One type of the such methods comprises a step of using a device incorporating a chemical substance called a sealant. This sealant is characterized by thixotropic, water insoluble, and substantially non-toxic properties. For example, Michel J. Lukacs and et al., U.S. Pat. No. 3,780,935 issued Dec. 25, 1973, discloses a sealant having a proper specific gravity to divide serum and clot fractions. This sealant comprises essentially of a silicone fluid and an inert filler such as silica dispersed therein. The blood separation using this sealant is accomplished by inserting a device containing a supply of the sealant into a container such as a glass tube holding a sample of blood. In addition, the above device is characterized by a nozzle portion which extends into the sample. During the centrifugation, the device discharges the sealant into the blood. After the centrifugation, the sealant is migrated to a boundary of the two fractions.
Another type of the serum separating methods comprises a step of using a porous plug. For example, Japanese patent application (TOKKYO KOHO number HEI-1-28346) discloses the insertion plug in the shape of a column or a conical frustum, which is made of a multi-porous material and the bottom of the plug is covered with a rigid plate. After the centrifugation, the insertion plug is migrated to a boundary of the two fractions to separate them each other.
However, these conventional devices have some difficulties in fractionation of the blood sample. That is, in the case of the blood fractionation procedure using a high molecular substance such as silicone as a sealant, it is difficult to separate this sealant with the blood fraction. In addition, the physiological or chemical nature of the blood will be changed by adding the sealant. In the case of using the device comprising a multi-porous material, the pores are often plugged with the clot and incomplete fractionation of the blood results.

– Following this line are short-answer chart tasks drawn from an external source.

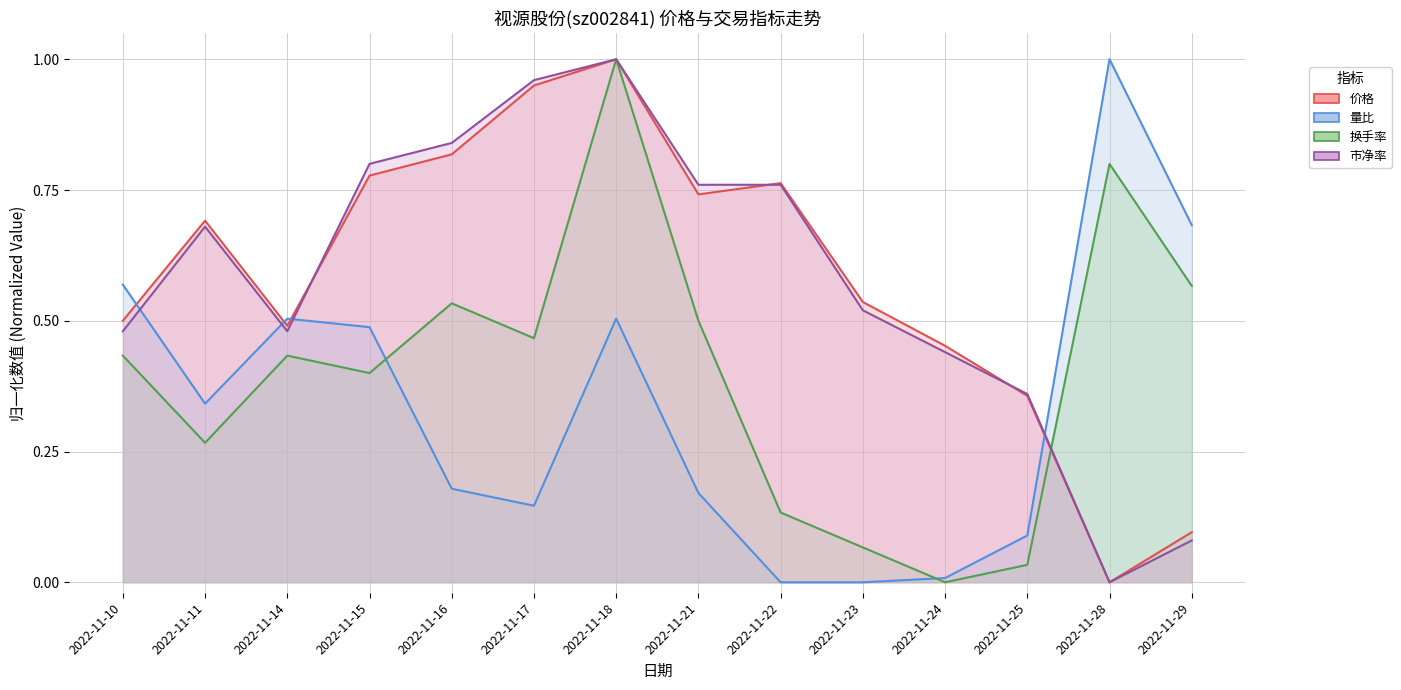

Which label corresponds to the smallest value in the chart?

2022-11-28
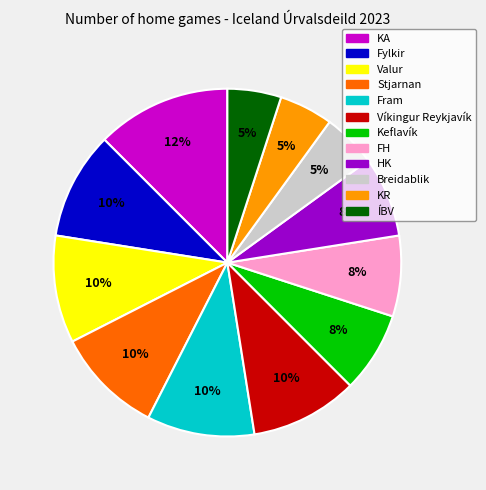

Does any single category account for the majority?

No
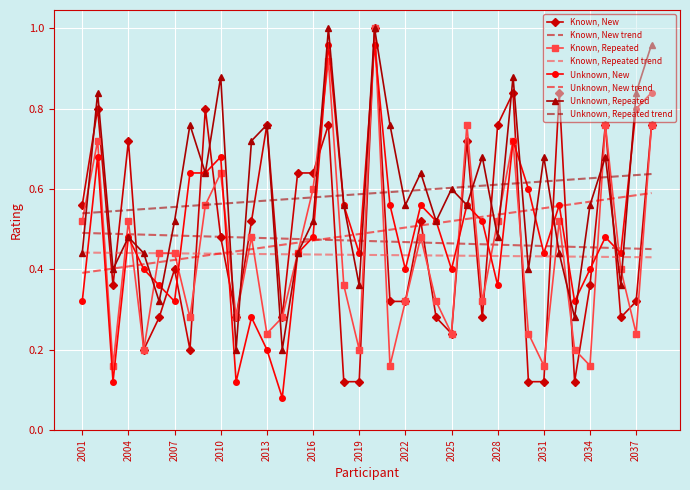

Which series has the widest spread of values?

Known, New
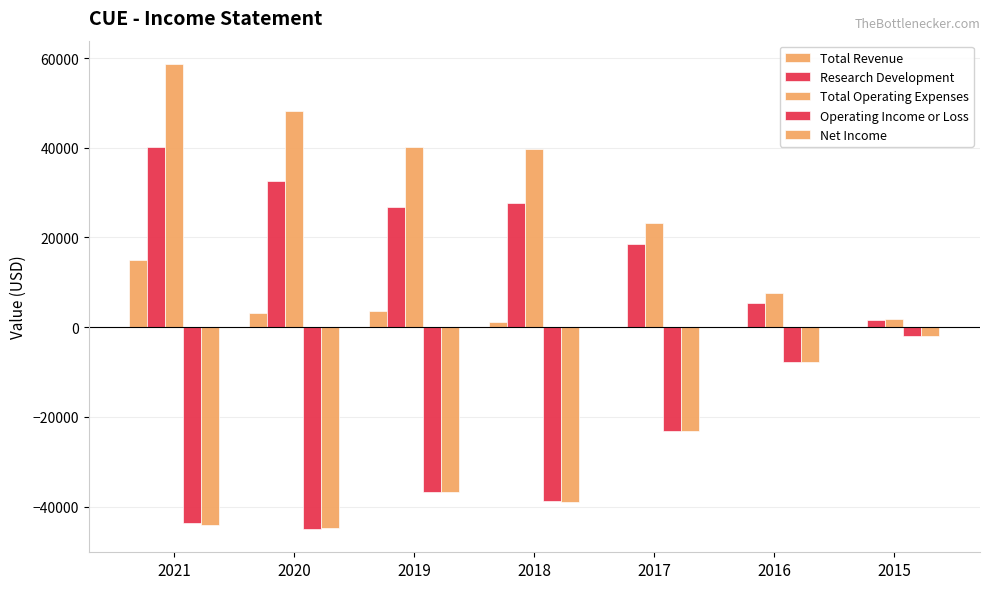

What is the difference between the maximum and minimum values in the Total Operating Expenses series?

56800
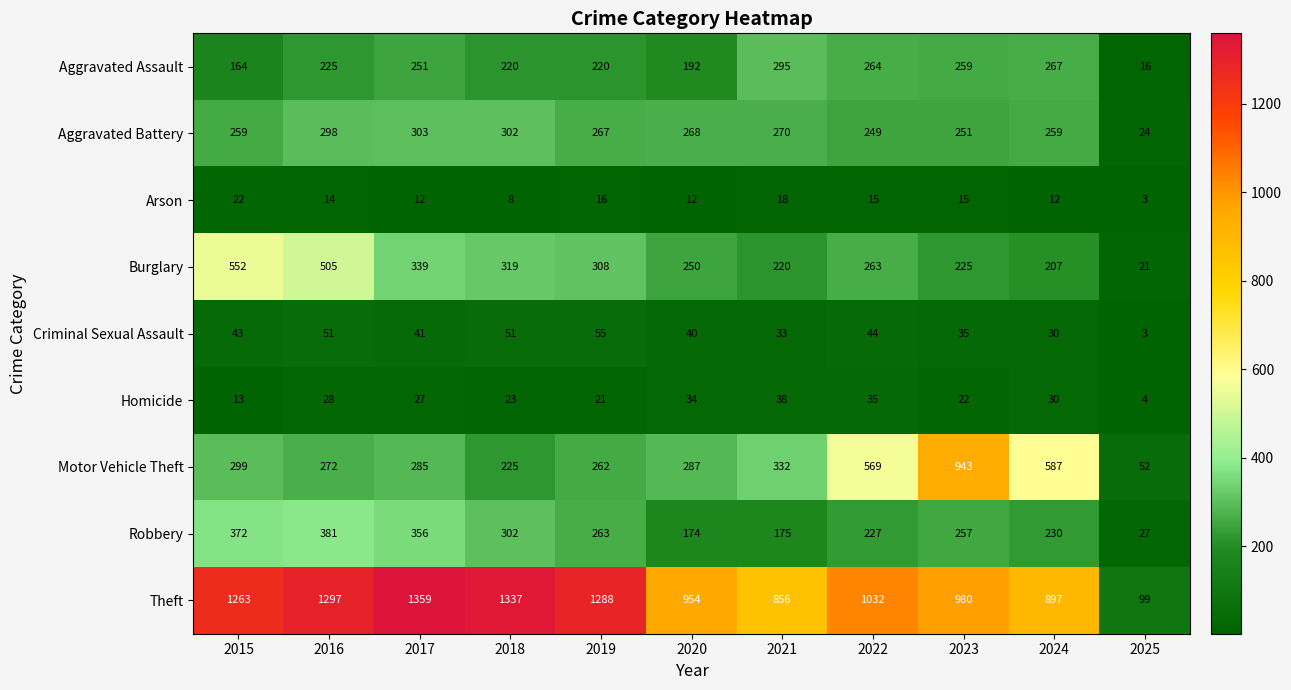

What is the sum of all Aggravated Battery values?

2750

Furthermore, other types of blood separating means have been proposed. For example, Japanese patent application No SHO-55-130519 discloses a separating device in the form of a frustoconical cylinder having a narrow opening at the top portions thereof to pass serum through the device and projected portions on the side wall thereof to contact with the inner surface of the tube. This device is inserted into the tube after the clot is formed by the agglutination in the tube. However, the time is wasted in waiting to complete the clot-forming process.
Still furthermore, another Japanese patent application (TOKKYO KOHO SHO-56-118669) discloses a separating apparatuses comprising a frustoconical plug and a ring. This ring is slipped on the frustoconical plug by the centrifugal force to separate the serum and clot fractions. However, if the plug is misaligned, the plug does not fit into the ring.
It is noted that the above documents do not disclose how to fit the device to different types of tubes, glass tubes and plastic tubes, which are widely used for general blood separating procedures.
In general, two types of tubes are used for general blood separating procedures. That is, one type of the tube is made of a glass and the other type of the tube is made of a plastic material. The glass tube has a constant or a slightly varying inner diameter, while the plastic tube has a gradient of inner diameter. For example, inner diameters of each portion of a plastic tube (10 ml vol.) are varied from 14.0 mm to 13.0 mm.
Accordingly, it is evident that two types of the serum separating apparatuses must be provided to fit to the different types of the tubes. It is required that when the serum separating apparatus is moved smoothly along an inner surface of the plastic tube during the centrifugation, the device diameter must be changed to fit to the variation of the inner diameters of the tube.
However, the above references do not show any means to solve this problem.